▸ Saved data entries

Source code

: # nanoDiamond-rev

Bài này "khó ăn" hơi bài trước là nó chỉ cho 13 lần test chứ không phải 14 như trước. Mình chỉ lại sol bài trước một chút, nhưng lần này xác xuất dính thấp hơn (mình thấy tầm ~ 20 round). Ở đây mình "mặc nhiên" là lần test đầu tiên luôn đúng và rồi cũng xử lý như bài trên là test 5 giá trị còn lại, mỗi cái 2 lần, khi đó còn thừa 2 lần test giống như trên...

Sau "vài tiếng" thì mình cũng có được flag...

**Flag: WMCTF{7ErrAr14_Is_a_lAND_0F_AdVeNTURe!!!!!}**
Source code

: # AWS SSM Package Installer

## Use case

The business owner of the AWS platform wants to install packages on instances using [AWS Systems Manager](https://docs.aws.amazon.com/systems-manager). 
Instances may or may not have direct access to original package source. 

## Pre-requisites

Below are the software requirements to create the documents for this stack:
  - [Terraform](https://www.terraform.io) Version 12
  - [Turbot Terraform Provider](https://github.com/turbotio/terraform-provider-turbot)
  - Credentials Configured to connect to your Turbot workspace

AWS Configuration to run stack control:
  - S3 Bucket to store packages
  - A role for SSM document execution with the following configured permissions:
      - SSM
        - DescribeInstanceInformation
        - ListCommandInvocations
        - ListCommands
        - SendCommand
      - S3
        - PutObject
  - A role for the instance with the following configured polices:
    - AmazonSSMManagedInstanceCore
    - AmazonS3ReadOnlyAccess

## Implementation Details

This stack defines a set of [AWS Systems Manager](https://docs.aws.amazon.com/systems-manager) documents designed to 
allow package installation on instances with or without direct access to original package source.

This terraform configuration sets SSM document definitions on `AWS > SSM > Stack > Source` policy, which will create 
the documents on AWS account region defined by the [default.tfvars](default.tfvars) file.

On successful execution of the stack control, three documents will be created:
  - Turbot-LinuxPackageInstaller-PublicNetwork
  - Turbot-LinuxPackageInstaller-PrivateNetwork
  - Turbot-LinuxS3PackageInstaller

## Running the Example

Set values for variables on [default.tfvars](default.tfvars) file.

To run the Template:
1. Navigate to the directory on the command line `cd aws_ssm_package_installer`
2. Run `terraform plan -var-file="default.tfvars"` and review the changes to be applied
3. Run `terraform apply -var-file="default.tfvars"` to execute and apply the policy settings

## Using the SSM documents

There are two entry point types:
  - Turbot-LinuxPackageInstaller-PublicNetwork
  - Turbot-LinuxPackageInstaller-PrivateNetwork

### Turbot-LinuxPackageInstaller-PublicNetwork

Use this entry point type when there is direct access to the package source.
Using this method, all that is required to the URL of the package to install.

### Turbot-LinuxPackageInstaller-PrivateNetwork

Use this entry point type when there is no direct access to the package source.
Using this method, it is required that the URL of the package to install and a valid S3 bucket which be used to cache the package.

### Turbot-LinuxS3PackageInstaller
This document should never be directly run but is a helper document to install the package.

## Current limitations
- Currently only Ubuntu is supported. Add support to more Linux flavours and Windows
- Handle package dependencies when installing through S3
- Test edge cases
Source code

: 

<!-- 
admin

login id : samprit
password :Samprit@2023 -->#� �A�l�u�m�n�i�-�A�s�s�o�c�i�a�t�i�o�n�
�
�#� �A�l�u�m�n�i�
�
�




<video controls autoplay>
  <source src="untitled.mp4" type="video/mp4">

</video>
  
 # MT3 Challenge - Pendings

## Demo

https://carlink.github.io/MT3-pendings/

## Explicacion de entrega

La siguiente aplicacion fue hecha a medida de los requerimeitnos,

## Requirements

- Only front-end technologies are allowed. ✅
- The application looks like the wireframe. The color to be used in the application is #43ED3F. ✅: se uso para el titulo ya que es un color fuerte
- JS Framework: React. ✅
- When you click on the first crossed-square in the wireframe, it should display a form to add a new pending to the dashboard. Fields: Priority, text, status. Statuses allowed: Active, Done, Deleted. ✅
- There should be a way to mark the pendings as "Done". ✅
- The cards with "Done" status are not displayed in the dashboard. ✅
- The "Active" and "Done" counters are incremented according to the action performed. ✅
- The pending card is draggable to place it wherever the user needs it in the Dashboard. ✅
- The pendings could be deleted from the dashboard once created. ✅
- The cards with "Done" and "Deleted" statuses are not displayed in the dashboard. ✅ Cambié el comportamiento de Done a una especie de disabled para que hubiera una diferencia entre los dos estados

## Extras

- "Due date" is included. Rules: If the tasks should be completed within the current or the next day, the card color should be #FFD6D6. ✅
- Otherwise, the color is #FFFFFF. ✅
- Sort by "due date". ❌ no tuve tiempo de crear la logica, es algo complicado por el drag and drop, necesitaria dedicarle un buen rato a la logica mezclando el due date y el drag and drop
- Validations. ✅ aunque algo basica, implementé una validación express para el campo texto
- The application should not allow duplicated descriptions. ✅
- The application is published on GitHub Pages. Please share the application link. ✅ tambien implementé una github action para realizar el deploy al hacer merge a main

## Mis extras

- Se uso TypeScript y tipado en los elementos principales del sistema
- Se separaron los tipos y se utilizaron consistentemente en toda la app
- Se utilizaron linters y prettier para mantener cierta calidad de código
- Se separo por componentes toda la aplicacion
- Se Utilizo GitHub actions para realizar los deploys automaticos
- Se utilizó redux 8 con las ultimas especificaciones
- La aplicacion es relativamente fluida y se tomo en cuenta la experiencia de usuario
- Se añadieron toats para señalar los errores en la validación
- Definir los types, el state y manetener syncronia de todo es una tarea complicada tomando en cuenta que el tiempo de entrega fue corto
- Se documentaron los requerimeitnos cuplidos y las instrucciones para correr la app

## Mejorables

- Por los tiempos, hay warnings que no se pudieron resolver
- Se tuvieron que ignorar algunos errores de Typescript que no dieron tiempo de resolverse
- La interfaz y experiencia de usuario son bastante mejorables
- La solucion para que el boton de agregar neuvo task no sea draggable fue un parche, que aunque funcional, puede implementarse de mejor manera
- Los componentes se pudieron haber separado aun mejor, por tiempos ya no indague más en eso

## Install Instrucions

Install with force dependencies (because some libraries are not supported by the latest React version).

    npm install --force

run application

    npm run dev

▸ Exercise requirements
Can you retype all of the records above word for word, with nothing changed?

▸ Answer section
Source code

: # nanoDiamond-rev

Bài này "khó ăn" hơi bài trước là nó chỉ cho 13 lần test chứ không phải 14 như trước. Mình chỉ lại sol bài trước một chút, nhưng lần này xác xuất dính thấp hơn (mình thấy tầm ~ 20 round). Ở đây mình "mặc nhiên" là lần test đầu tiên luôn đúng và rồi cũng xử lý như bài trên là test 5 giá trị còn lại, mỗi cái 2 lần, khi đó còn thừa 2 lần test giống như trên...

Sau "vài tiếng" thì mình cũng có được flag...

**Flag: WMCTF{7ErrAr14_Is_a_lAND_0F_AdVeNTURe!!!!!}**
Source code

: # AWS SSM Package Installer

## Use case

The business owner of the AWS platform wants to install packages on instances using [AWS Systems Manager](https://docs.aws.amazon.com/systems-manager). 
Instances may or may not have direct access to original package source. 

## Pre-requisites

Below are the software requirements to create the documents for this stack:
  - [Terraform](https://www.terraform.io) Version 12
  - [Turbot Terraform Provider](https://github.com/turbotio/terraform-provider-turbot)
  - Credentials Configured to connect to your Turbot workspace

AWS Configuration to run stack control:
  - S3 Bucket to store packages
  - A role for SSM document execution with the following configured permissions:
      - SSM
        - DescribeInstanceInformation
        - ListCommandInvocations
        - ListCommands
        - SendCommand
      - S3
        - PutObject
  - A role for the instance with the following configured polices:
    - AmazonSSMManagedInstanceCore
    - AmazonS3ReadOnlyAccess

## Implementation Details

This stack defines a set of [AWS Systems Manager](https://docs.aws.amazon.com/systems-manager) documents designed to 
allow package installation on instances with or without direct access to original package source.

This terraform configuration sets SSM document definitions on `AWS > SSM > Stack > Source` policy, which will create 
the documents on AWS account region defined by the [default.tfvars](default.tfvars) file.

On successful execution of the stack control, three documents will be created:
  - Turbot-LinuxPackageInstaller-PublicNetwork
  - Turbot-LinuxPackageInstaller-PrivateNetwork
  - Turbot-LinuxS3PackageInstaller

## Running the Example

Set values for variables on [default.tfvars](default.tfvars) file.

To run the Template:
1. Navigate to the directory on the command line `cd aws_ssm_package_installer`
2. Run `terraform plan -var-file="default.tfvars"` and review the changes to be applied
3. Run `terraform apply -var-file="default.tfvars"` to execute and apply the policy settings

## Using the SSM documents

There are two entry point types:
  - Turbot-LinuxPackageInstaller-PublicNetwork
  - Turbot-LinuxPackageInstaller-PrivateNetwork

### Turbot-LinuxPackageInstaller-PublicNetwork

Use this entry point type when there is direct access to the package source.
Using this method, all that is required to the URL of the package to install.

### Turbot-LinuxPackageInstaller-PrivateNetwork

Use this entry point type when there is no direct access to the package source.
Using this method, it is required that the URL of the package to install and a valid S3 bucket which be used to cache the package.

### Turbot-LinuxS3PackageInstaller
This document should never be directly run but is a helper document to install the package.

## Current limitations
- Currently only Ubuntu is supported. Add support to more Linux flavours and Windows
- Handle package dependencies when installing through S3
- Test edge cases
Source code

: 

<!-- 
admin

login id : samprit
password :Samprit@2023 -->#� �A�l�u�m�n�i�-�A�s�s�o�c�i�a�t�i�o�n�
�
�#� �A�l�u�m�n�i�
�
�




<video controls autoplay>
  <source src="untitled.mp4" type="video/mp4">

</video>
  
 # MT3 Challenge - Pendings

## Demo

https://carlink.github.io/MT3-pendings/

## Explicacion de entrega

La siguiente aplicacion fue hecha a medida de los requerimeitnos,

## Requirements

- Only front-end technologies are allowed. ✅
- The application looks like the wireframe. The color to be used in the application is #43ED3F. ✅: se uso para el titulo ya que es un color fuerte
- JS Framework: React. ✅
- When you click on the first crossed-square in the wireframe, it should display a form to add a new pending to the dashboard. Fields: Priority, text, status. Statuses allowed: Active, Done, Deleted. ✅
- There should be a way to mark the pendings as "Done". ✅
- The cards with "Done" status are not displayed in the dashboard. ✅
- The "Active" and "Done" counters are incremented according to the action performed. ✅
- The pending card is draggable to place it wherever the user needs it in the Dashboard. ✅
- The pendings could be deleted from the dashboard once created. ✅
- The cards with "Done" and "Deleted" statuses are not displayed in the dashboard. ✅ Cambié el comportamiento de Done a una especie de disabled para que hubiera una diferencia entre los dos estados

## Extras

- "Due date" is included. Rules: If the tasks should be completed within the current or the next day, the card color should be #FFD6D6. ✅
- Otherwise, the color is #FFFFFF. ✅
- Sort by "due date". ❌ no tuve tiempo de crear la logica, es algo complicado por el drag and drop, necesitaria dedicarle un buen rato a la logica mezclando el due date y el drag and drop
- Validations. ✅ aunque algo basica, implementé una validación express para el campo texto
- The application should not allow duplicated descriptions. ✅
- The application is published on GitHub Pages. Please share the application link. ✅ tambien implementé una github action para realizar el deploy al hacer merge a main

## Mis extras

- Se uso TypeScript y tipado en los elementos principales del sistema
- Se separaron los tipos y se utilizaron consistentemente en toda la app
- Se utilizaron linters y prettier para mantener cierta calidad de código
- Se separo por componentes toda la aplicacion
- Se Utilizo GitHub actions para realizar los deploys automaticos
- Se utilizó redux 8 con las ultimas especificaciones
- La aplicacion es relativamente fluida y se tomo en cuenta la experiencia de usuario
- Se añadieron toats para señalar los errores en la validación
- Definir los types, el state y manetener syncronia de todo es una tarea complicada tomando en cuenta que el tiempo de entrega fue corto
- Se documentaron los requerimeitnos cuplidos y las instrucciones para correr la app

## Mejorables

- Por los tiempos, hay warnings que no se pudieron resolver
- Se tuvieron que ignorar algunos errores de Typescript que no dieron tiempo de resolverse
- La interfaz y experiencia de usuario son bastante mejorables
- La solucion para que el boton de agregar neuvo task no sea draggable fue un parche, que aunque funcional, puede implementarse de mejor manera
- Los componentes se pudieron haber separado aun mejor, por tiempos ya no indague más en eso

## Install Instrucions

Install with force dependencies (because some libraries are not supported by the latest React version).

    npm install --force

run application

    npm run dev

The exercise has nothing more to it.